Job lifecycle for MNP jobs - Amazon Batch
Services or capabilities described in Amazon Web Services documentation might vary by Region. To see the differences applicable to the China Regions, see Getting Started with Amazon Web Services in China (PDF).

Job lifecycle for MNP jobs

When you submit a multi-node parallel job, the job enters the SUBMITTED status. Then, the job waits for any job dependencies to finish. The job also moves to the RUNNABLE status. Last, Amazon Batch provisions the instance capacity that's required to run your job and launches these instances.

Each multi-node parallel job contains a main node. The main node is a single subtask that Amazon Batch monitors to determine the outcome of the submitted multi node job. The main node is launched first and it moves to the STARTING status. The timeout value specified in the attemptDurationSeconds parameter applies to the whole job and not to the nodes.

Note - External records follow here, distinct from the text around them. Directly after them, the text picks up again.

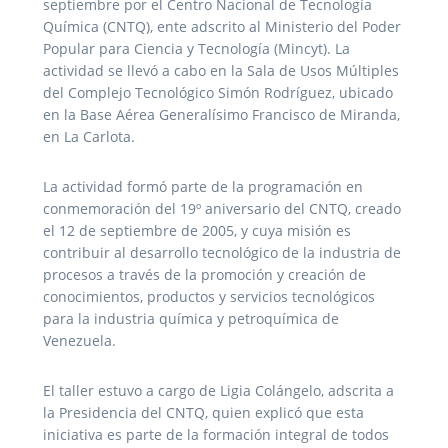
septiembre por el Centro Nacional de Tecnología
Química (CNTQ), ente adscrito al Ministerio del Poder
Popular para Ciencia y Tecnología (Mincyt). La
actividad se llevó a cabo en la Sala de Usos Múltiples
del Complejo Tecnológico Simón Rodríguez, ubicado
en la Base Aérea Generalísimo Francisco de Miranda,
en La Carlota.
La actividad formó parte de la programación en
conmemoración del 19º aniversario del CNTQ, creado
el 12 de septiembre de 2005, y cuya misión es
contribuir al desarrollo tecnológico de la industria de
procesos a través de la promoción y creación de
conocimientos, productos y servicios tecnológicos
para la industria química y petroquímica de
Venezuela.
El taller estuvo a cargo de Ligia Colángelo, adscrita a
la Presidencia del CNTQ, quien explicó que esta
iniciativa es parte de la formación integral de todos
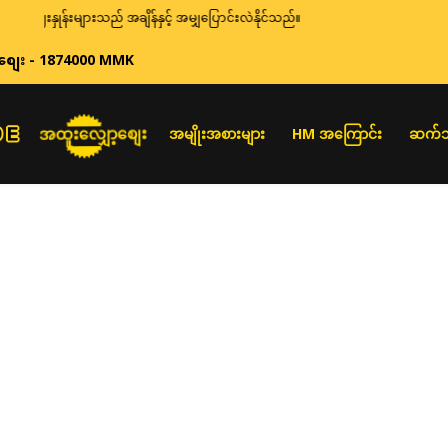
ဈေးနှုန်းများသည် အချိန်နှင့် အမျှပြောင်းလဲနိုင်သည်။
စျေး - 1874000 MMK
အထူးလျှော့စျေး
အမျိုးအစားများ
HM အကြောင်း
ဆက်သ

When the main node reaches the RUNNING status after the node's container is running, the child nodes are launched and they also move to the STARTING status. The child nodes come up in random order. There are no guarantees on the timing or ordering of child node launch. To ensure that the all the nodes of the jobs are in the RUNNING status after the node's container is running, your application code can query the Amazon Batch API to get the main node and child node information. Alternatively, the application code can wait until all nodes are online before starting any distributed processing task. The private IP address of the main node is available as the AWS_BATCH_JOB_MAIN_NODE_PRIVATE_IPV4_ADDRESS environment variable in each child node. Your application code may use this information to coordinate and communicate data between each task.

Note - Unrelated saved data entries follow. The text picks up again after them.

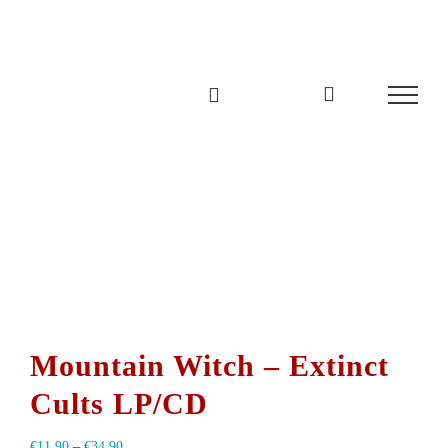
Zum
Inhalt
springen
Mountain Witch – Extinct
Cults LP/CD
€
11,90
–
€
34,90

As individual nodes exit, they move to SUCCEEDED or FAILED, depending on their exit code. If the main node exits, the job is considered finished, and all of the child nodes are stopped. If a child node dies, Amazon Batch doesn't take any action on the other nodes in the job. If you don't want your job to continue with a reduced number of nodes, you must factor this into your application code. Doing this terminates or cancels the job.